*** Begin section ***
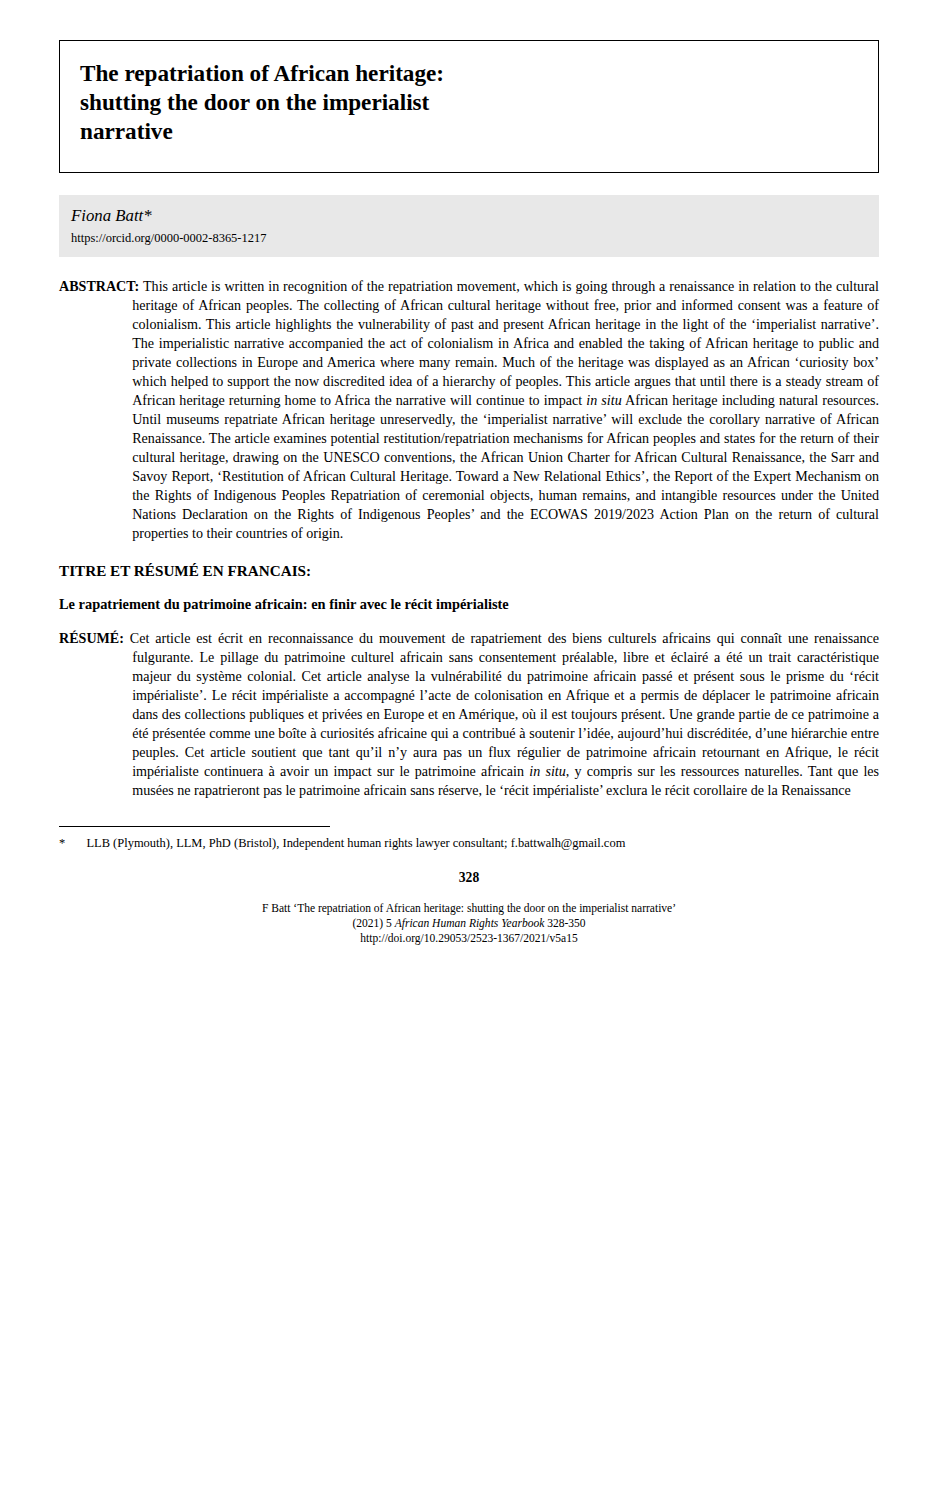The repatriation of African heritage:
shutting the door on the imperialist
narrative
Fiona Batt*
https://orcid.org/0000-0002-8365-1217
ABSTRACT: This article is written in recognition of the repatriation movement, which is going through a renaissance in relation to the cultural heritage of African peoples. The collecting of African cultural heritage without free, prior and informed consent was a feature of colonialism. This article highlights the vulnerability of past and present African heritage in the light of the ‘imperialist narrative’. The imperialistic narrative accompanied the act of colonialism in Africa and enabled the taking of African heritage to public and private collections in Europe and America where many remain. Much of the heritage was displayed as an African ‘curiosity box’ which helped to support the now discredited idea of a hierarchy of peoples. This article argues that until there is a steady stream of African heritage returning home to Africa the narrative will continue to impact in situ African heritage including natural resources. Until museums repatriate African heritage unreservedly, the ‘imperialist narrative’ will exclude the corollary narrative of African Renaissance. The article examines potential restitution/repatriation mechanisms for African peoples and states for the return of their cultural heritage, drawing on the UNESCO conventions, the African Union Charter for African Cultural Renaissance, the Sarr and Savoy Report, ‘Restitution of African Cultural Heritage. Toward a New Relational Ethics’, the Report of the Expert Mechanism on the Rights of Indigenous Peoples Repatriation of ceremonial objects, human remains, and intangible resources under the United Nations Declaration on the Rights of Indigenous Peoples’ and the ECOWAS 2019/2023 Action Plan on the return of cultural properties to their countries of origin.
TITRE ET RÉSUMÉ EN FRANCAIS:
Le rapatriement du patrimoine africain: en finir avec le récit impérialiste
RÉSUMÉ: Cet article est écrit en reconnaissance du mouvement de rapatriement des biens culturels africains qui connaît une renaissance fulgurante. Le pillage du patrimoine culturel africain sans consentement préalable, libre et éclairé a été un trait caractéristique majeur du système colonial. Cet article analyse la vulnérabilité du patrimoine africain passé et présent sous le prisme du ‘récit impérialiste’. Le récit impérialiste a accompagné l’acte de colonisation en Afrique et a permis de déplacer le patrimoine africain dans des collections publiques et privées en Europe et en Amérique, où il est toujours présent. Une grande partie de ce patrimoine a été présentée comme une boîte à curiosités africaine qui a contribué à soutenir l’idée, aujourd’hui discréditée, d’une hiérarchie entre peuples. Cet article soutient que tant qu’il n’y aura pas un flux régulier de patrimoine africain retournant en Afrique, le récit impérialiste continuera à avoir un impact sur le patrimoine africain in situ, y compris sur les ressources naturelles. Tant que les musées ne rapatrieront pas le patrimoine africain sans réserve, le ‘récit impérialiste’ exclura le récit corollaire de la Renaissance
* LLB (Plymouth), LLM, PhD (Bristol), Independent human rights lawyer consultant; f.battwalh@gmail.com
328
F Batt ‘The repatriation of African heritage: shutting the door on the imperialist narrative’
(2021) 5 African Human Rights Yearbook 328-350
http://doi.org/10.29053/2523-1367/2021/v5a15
*** End section ***
What is expected: Look through the entries and return each line that has the word "door" in it.

Problem solution:
shutting the door on the imperialist
F Batt ‘The repatriation of African heritage: shutting the door on the imperialist narrative’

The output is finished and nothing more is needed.